◆ EXERCISE DIRECTIONS ◆
Rewrite all the lines below as a Markdown table with the columns "n" and "Line", where "n" gives the row number. Leave out blank lines and the picture markers.

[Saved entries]
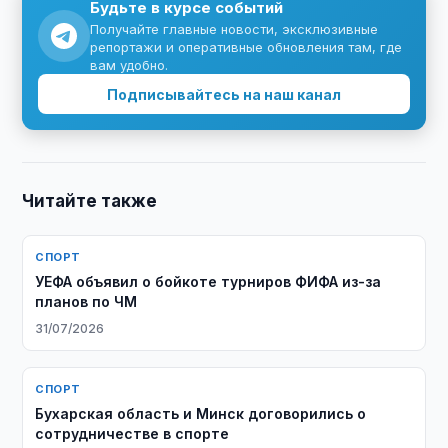
Будьте в курсе событий
Получайте главные новости, эксклюзивные
репортажи и оперативные обновления там, где
вам удобно.
Подписывайтесь на наш канал
Читайте также
СПОРТ
УЕФА объявил о бойкоте турниров ФИФА из-за
планов по ЧМ
31/07/2026
СПОРТ
Бухарская область и Минск договорились о
сотрудничестве в спорте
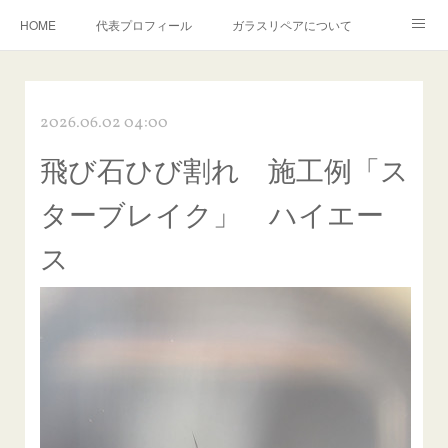
HOME
代表プロフィール
ガラスリペアについて
１年保証について
フロントガラスの損傷危険度種類
2026.06.02 04:00
飛び石施工料金について
ガラスキズ取り/研磨・磨き・鱗取り
飛び石ひび割れ 施工例「ス
当店へのアクセス
建築ガラスキズ取り・研磨・磨き
ターブレイク」 ハイエー
【プロ使用】フッ素系ガラストリートメント『アクアペル』
当店の良心的価格の理由について
ス
欧州車モールの白サビやシミを落とす！
instagram記事
ガラスリペア施工価格
飛び石ひび割れでヒビ先が伸びた場合は？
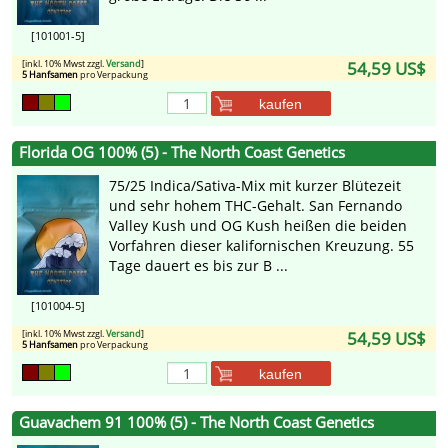
[101001-5]
[inkl. 10% Mwst zzgl.
Versand
]
54,59 US$
5 Hanfsamen
pro Verpackung
kaufen
Florida OG 100% (5) - The North Coast Genetics
75/25 Indica/Sativa-Mix mit kurzer Blütezeit
und sehr hohem THC-Gehalt. San Fernando
Valley Kush und OG Kush heißen die beiden
Vorfahren dieser kalifornischen Kreuzung. 55
Tage dauert es bis zur B ...
[101004-5]
[inkl. 10% Mwst zzgl.
Versand
]
54,59 US$
5 Hanfsamen
pro Verpackung
kaufen
Guavachem 91 100% (5) - The North Coast Genetics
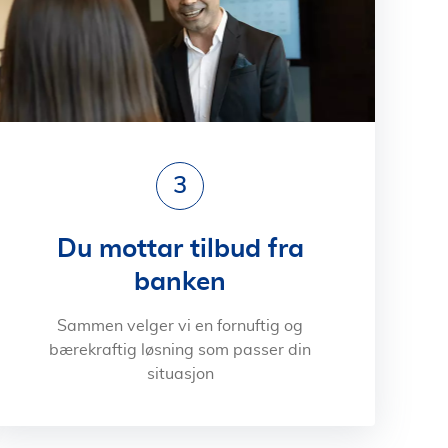
3
Du mottar tilbud fra
banken
Sammen velger vi en fornuftig og
bærekraftig løsning som passer din
situasjon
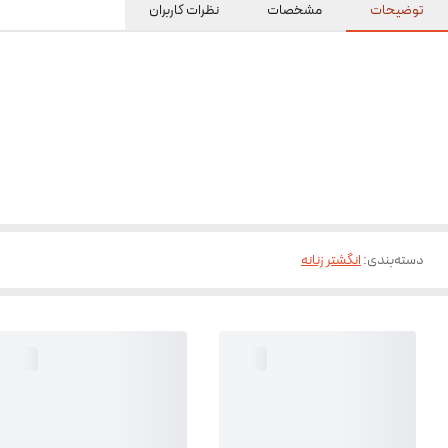
توضیحات
مشخصات
نظرات کاربران
دسته‌بندی
:
انگشتر زنانه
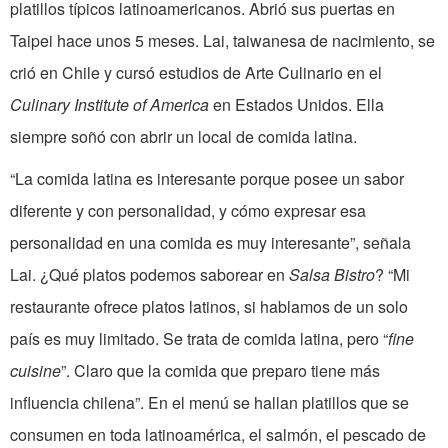
platillos típicos latinoamericanos. Abrió sus puertas en
Taipei hace unos 5 meses. Lai, taiwanesa de nacimiento, se
crió en Chile y cursó estudios de Arte Culinario en el
Culinary Institute of America
en Estados Unidos. Ella
siempre soñó con abrir un local de comida latina.
“La comida latina es interesante porque posee un sabor
diferente y con personalidad, y cómo expresar esa
personalidad en una comida es muy interesante”, señala
Lai. ¿Qué platos podemos saborear en
Salsa Bistro
? “Mi
restaurante ofrece platos latinos, si hablamos de un solo
país es muy limitado. Se trata de comida latina, pero “
fine
cuisine
”. Claro que la comida que preparo tiene más
influencia chilena”. En el menú se hallan platillos que se
consumen en toda latinoamérica, el salmón, el pescado de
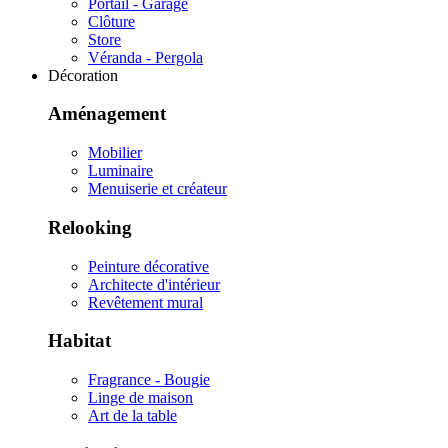
Portail - Garage
Clôture
Store
Véranda - Pergola
Décoration
Aménagement
Mobilier
Luminaire
Menuiserie et créateur
Relooking
Peinture décorative
Architecte d'intérieur
Revêtement mural
Habitat
Fragrance - Bougie
Linge de maison
Art de la table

◆ EXERCISE RESULT ◆
| n | Line |
|---|---|
| 1 | Будьте в курсе событий |
| 2 | Получайте главные новости, эксклюзивные |
| 3 | репортажи и оперативные обновления там, где |
| 4 | вам удобно. |
| 5 | Подписывайтесь на наш канал |
| 6 | Читайте также |
| 7 | СПОРТ |
| 8 | УЕФА объявил о бойкоте турниров ФИФА из-за |
| 9 | планов по ЧМ |
| 10 | 31/07/2026 |
| 11 | СПОРТ |
| 12 | Бухарская область и Минск договорились о |
| 13 | сотрудничестве в спорте |
| 14 | HOME |
| 15 | 代表プロフィール |
| 16 | ガラスリペアについて |
| 17 | １年保証について |
| 18 | フロントガラスの損傷危険度種類 |
| 19 | 2026.06.02 04:00 |
| 20 | 飛び石施工料金について |
| 21 | ガラスキズ取り/研磨・磨き・鱗取り |
| 22 | 飛び石ひび割れ 施工例「ス |
| 23 | 当店へのアクセス |
| 24 | 建築ガラスキズ取り・研磨・磨き |
| 25 | ターブレイク」 ハイエー |
| 26 | 【プロ使用】フッ素系ガラストリートメント『アクアペル』 |
| 27 | 当店の良心的価格の理由について |
| 28 | ス |
| 29 | 欧州車モールの白サビやシミを落とす！ |
| 30 | instagram記事 |
| 31 | ガラスリペア施工価格 |
| 32 | 飛び石ひび割れでヒビ先が伸びた場合は？ |
| 33 | [101001-5] |
| 34 | [inkl. 10% Mwst zzgl. |
| 35 | Versand |
| 36 | ] |
| 37 | 54,59 US$ |
| 38 | 5 Hanfsamen |
| 39 | pro Verpackung |
| 40 | kaufen |
| 41 | Florida OG 100% (5) - The North Coast Genetics |
| 42 | 75/25 Indica/Sativa-Mix mit kurzer Blütezeit |
| 43 | und sehr hohem THC-Gehalt. San Fernando |
| 44 | Valley Kush und OG Kush heißen die beiden |
| 45 | Vorfahren dieser kalifornischen Kreuzung. 55 |
| 46 | Tage dauert es bis zur B ... |
| 47 | [101004-5] |
| 48 | [inkl. 10% Mwst zzgl. |
| 49 | Versand |
| 50 | ] |
| 51 | 54,59 US$ |
| 52 | 5 Hanfsamen |
| 53 | pro Verpackung |
| 54 | kaufen |
| 55 | Guavachem 91 100% (5) - The North Coast Genetics |
| 56 | 3 |
| 57 | Du mottar tilbud fra |
| 58 | banken |
| 59 | Sammen velger vi en fornuftig og |
| 60 | bærekraftig løsning som passer din |
| 61 | situasjon |
| 62 | توضیحات |
| 63 | مشخصات |
| 64 | نظرات کاربران |
| 65 | دسته‌بندی |
| 66 | : |
| 67 | انگشتر زنانه |
| 68 | platillos típicos latinoamericanos. Abrió sus puertas en |
| 69 | Taipei hace unos 5 meses. Lai, taiwanesa de nacimiento, se |
| 70 | crió en Chile y cursó estudios de Arte Culinario en el |
| 71 | Culinary Institute of America |
| 72 | en Estados Unidos. Ella |
| 73 | siempre soñó con abrir un local de comida latina. |
| 74 | “La comida latina es interesante porque posee un sabor |
| 75 | diferente y con personalidad, y cómo expresar esa |
| 76 | personalidad en una comida es muy interesante”, señala |
| 77 | Lai. ¿Qué platos podemos saborear en |
| 78 | Salsa Bistro |
| 79 | ? “Mi |
| 80 | restaurante ofrece platos latinos, si hablamos de un solo |
| 81 | país es muy limitado. Se trata de comida latina, pero “ |
| 82 | fine |
| 83 | cuisine |
| 84 | ”. Claro que la comida que preparo tiene más |
| 85 | influencia chilena”. En el menú se hallan platillos que se |
| 86 | consumen en toda latinoamérica, el salmón, el pescado de |
| 87 | Portail - Garage |
| 88 | Clôture |
| 89 | Store |
| 90 | Véranda - Pergola |
| 91 | Décoration |
| 92 | Aménagement |
| 93 | Mobilier |
| 94 | Luminaire |
| 95 | Menuiserie et créateur |
| 96 | Relooking |
| 97 | Peinture décorative |
| 98 | Architecte d'intérieur |
| 99 | Revêtement mural |
| 100 | Habitat |
| 101 | Fragrance - Bougie |
| 102 | Linge de maison |
| 103 | Art de la table |